Collected data:
____

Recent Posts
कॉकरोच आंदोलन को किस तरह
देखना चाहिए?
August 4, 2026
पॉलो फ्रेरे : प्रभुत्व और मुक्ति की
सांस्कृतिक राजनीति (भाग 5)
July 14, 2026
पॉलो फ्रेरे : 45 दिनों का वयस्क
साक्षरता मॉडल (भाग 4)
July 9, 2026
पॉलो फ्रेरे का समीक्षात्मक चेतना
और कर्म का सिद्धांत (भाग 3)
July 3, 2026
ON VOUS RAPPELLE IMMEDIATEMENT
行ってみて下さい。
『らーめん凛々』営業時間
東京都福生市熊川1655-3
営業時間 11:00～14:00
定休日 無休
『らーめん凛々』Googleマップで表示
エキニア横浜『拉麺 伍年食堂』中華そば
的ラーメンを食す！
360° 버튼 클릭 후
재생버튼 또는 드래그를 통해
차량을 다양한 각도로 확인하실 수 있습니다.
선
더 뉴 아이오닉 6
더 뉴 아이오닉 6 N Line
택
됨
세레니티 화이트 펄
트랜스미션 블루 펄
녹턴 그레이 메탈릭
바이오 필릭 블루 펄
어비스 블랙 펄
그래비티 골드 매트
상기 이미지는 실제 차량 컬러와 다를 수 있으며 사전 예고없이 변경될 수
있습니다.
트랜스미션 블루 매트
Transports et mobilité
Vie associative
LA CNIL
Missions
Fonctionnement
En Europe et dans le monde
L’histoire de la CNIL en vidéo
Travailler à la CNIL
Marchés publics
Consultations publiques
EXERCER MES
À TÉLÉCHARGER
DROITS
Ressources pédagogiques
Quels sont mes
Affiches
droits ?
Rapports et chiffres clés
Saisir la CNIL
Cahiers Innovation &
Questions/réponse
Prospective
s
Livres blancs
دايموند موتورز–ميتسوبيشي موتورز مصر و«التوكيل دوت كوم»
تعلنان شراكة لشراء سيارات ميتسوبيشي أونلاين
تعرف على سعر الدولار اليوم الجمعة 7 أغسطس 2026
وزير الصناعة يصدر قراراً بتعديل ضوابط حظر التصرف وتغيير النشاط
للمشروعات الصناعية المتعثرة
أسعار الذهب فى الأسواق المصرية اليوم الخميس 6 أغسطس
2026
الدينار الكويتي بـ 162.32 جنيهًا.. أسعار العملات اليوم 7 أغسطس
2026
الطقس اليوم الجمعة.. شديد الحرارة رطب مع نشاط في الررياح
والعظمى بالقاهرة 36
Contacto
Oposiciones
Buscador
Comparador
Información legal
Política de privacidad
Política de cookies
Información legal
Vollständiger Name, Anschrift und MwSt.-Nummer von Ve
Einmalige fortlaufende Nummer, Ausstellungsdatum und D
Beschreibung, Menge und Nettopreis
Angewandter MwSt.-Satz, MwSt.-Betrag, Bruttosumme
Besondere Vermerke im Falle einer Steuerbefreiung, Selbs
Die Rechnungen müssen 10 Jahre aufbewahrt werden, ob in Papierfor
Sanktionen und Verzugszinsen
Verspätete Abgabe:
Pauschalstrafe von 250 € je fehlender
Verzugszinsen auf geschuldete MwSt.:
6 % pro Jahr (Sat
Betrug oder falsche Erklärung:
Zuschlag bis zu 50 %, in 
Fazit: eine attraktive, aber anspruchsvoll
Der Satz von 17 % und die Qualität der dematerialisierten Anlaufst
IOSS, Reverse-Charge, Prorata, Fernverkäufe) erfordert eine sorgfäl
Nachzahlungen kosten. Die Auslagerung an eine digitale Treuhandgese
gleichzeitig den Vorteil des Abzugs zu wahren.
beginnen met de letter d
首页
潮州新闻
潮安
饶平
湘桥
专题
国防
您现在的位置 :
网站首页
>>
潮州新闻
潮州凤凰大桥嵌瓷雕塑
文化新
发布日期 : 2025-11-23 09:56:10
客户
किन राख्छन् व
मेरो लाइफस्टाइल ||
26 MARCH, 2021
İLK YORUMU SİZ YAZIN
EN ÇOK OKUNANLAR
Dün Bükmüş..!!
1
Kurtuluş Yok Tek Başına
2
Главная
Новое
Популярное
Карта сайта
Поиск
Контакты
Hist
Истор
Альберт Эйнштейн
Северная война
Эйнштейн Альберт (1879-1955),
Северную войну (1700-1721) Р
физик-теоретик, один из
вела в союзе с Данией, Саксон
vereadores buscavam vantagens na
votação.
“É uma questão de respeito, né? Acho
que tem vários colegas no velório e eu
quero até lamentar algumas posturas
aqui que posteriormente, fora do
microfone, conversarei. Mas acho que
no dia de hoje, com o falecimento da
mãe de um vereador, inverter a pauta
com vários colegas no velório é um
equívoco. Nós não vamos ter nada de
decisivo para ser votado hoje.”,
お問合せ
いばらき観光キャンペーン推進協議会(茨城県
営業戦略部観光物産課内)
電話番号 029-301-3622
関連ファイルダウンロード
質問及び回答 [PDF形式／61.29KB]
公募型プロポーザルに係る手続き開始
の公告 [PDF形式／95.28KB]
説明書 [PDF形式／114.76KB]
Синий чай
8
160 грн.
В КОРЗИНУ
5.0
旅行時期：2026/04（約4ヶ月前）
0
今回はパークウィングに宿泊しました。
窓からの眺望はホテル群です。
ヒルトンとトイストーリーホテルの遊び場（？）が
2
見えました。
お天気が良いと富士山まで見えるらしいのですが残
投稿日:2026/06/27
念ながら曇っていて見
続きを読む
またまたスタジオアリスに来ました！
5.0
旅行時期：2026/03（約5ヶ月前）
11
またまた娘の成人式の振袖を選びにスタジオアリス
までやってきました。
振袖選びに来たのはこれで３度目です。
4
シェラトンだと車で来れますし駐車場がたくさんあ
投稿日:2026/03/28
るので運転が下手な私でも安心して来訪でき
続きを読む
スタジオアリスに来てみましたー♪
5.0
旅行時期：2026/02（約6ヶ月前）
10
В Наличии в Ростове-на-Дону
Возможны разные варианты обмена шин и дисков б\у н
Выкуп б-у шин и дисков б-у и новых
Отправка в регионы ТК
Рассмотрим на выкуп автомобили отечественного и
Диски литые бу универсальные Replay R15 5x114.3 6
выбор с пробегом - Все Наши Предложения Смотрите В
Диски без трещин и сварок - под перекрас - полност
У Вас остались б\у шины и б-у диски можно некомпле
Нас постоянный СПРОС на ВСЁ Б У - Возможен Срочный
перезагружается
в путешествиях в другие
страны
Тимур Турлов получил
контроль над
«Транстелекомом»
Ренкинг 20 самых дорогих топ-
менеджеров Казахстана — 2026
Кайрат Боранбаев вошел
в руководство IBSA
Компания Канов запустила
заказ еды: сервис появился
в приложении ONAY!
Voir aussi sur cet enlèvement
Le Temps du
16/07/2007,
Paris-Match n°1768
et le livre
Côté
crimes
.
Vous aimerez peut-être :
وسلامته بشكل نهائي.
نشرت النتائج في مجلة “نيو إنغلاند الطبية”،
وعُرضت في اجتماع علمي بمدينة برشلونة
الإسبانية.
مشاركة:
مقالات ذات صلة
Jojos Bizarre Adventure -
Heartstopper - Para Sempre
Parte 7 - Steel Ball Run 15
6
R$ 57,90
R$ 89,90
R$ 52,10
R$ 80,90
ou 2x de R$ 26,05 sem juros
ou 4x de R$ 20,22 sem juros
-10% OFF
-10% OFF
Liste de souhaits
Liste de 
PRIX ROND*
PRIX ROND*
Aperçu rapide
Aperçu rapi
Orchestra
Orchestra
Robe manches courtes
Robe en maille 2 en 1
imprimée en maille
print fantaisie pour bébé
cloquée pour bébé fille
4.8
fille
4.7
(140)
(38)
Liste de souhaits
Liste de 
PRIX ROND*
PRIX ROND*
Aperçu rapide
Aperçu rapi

____

● Exercise aim
Every line above carrying the word "juros" needs to be shown.

● Task solution
ou 2x de R$ 26,05 sem juros
ou 4x de R$ 20,22 sem juros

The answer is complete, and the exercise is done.